Passage.
╔══

The example above implies that 300 people had to be laid-off to pay for the lifestyle of one CEO. That is based on the assumption that the average wage of the laid-off worker was equal to the average wage, assume that the laid-off were on less than the average wage and the number would increase.

& privatisations….. There have been some bad privatisations recently in Sweden: KKR & Triton owns Carema (privatised healthcare) and I’m not sure if a worse outcome has ever been the result in Sweden than when they got involved: Lay-off of healthcare-workers, increase management compensation, move the profits to tax-havens and surprise surprise: The quality of service provided in a manpower-intensive industry after lay-offs worsened. Can’t wait until the Economist writes about their success 😉

Eurostat data shows that in 2010 the Polish private sector hourly wage cost (including fringe) is €7 compared with €29 in Germany and €28 in Ireland.

UK hourly pay cost was €20 in both the public sector and private sectors.

German public pay was less than its private pay at €27.

Finland’s public and private hourly pay cots are both at €29.

Ireland’s public hourly pay is €34 – – 25% higher than the private sector and that was post the 2009 cuts.

No tirades please – – these are the facts.

@ Alchemist,

privatization of public services in my opinion would be a disaster. Its been a disaster in the US. We need efficient public service and follow best practice in the nordic countries. Look at the depletion of infrastructure and educational infrastructure in the USA Obama is trying to reverse, his policy on QE for banking failing.

╚══

Tasks to perform.
[1] Reproduce the comments on pay and privatization verbatim from "German public pay" to "are the facts.".
[2] Name every country for which the comments on pay and privatization give an hourly pay cost in euros.
[3] Carry the discussion of public pay and privatization forward from its last sentence.

Dataset records.

╔══

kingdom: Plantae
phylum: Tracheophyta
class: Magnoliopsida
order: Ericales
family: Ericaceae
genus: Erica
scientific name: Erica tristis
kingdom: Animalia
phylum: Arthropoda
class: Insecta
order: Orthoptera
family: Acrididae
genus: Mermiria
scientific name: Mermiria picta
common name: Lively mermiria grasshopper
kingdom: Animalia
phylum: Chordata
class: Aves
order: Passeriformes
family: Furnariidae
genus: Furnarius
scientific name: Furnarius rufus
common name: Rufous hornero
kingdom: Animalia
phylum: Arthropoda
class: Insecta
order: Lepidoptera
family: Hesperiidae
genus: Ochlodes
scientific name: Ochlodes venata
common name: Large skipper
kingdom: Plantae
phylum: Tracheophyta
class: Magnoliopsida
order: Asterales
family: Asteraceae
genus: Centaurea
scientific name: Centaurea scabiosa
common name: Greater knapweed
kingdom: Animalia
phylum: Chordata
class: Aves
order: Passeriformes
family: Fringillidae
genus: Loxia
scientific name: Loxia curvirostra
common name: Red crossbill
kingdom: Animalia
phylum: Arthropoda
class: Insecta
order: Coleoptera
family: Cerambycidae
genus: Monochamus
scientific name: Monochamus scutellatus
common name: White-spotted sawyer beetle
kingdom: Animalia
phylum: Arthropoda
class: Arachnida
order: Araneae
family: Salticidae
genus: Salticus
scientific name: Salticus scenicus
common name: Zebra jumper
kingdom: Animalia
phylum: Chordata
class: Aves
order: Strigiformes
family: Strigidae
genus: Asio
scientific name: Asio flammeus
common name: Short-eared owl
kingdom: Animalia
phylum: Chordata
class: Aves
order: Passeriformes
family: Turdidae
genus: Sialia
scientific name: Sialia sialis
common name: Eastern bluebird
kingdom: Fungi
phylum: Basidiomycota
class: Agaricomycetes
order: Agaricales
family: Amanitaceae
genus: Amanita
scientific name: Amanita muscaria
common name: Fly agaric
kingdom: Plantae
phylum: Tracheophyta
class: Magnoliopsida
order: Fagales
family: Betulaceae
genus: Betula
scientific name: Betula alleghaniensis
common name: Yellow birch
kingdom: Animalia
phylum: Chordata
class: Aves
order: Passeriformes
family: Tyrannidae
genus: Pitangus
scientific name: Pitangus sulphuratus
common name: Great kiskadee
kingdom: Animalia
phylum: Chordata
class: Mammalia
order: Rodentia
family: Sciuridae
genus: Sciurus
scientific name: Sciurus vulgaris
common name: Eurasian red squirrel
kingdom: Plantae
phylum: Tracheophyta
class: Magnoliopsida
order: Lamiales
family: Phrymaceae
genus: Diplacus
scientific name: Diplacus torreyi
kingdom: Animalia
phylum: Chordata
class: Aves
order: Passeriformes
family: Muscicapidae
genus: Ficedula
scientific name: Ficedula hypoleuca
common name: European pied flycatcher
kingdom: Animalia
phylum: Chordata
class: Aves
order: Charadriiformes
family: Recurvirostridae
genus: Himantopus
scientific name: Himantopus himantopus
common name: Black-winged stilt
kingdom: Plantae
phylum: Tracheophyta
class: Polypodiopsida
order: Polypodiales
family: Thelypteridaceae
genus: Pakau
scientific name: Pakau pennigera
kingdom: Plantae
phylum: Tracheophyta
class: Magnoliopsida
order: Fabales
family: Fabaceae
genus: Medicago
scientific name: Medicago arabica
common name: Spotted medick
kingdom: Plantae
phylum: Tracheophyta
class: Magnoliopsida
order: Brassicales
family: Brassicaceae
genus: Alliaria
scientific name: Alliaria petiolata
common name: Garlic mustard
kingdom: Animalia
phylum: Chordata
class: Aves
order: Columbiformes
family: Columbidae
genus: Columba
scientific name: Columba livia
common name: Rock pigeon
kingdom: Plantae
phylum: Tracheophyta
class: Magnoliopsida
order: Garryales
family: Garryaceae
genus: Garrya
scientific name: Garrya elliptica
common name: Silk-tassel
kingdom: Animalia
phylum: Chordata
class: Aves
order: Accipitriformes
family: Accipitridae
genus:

╚══

List of answers.
[1]
German public pay was less than its private pay at €27.

Finland’s public and private hourly pay cots are both at €29.

Ireland’s public hourly pay is €34 – – 25% higher than the private sector and that was post the 2009 cuts.

No tirades please – – these are the facts.

[2] Poland, Germany, Ireland, the UK, Finland

[3]
@ Finfacts, agree with your critique of public service, but it needs to be made better.

@Eamon Moran,

Stiglitz is good at warning re the detroitification of US. Only in his second last paragraph does he vaguely state we need to fix the financial system. He is dismissive of the causes of the Great Depression.

Be warned any further reading of this post and you will be in danger of losing any fantasy glasses you may be wearing:

No women posting on this list….

“Public investments could be directed at improving the quality of life and real productivity—unlike the private-sector investments in financial innovations, which turned out to be more akin to financial weapons of mass destruction.”

“Rather, we have poured money into the banks, without restrictions, without

conditions, and without a vision of the kind of banking system we want and need.

We have, in a phrase, confused ends with means. A banking system is supposed to serve society, not the other way around.”

So, here’s the real problem largely ignored by Stiglitz though inferred above. Also, in the following Stiglitz speaks much more clearly on the toxic derivative threat, nb 2 major problems in this crisis; a) property bubble b)gambling of the financial industry through toxic derivatives and an unregulated financial system.

You’ll need coffee and a couple of hours to ponder the following:

http://www.pbs.org/wgbh/pages/frontline/warning/view/

Income distribution, the hoovering up of assets to the top 1%, the disappearing

middle class.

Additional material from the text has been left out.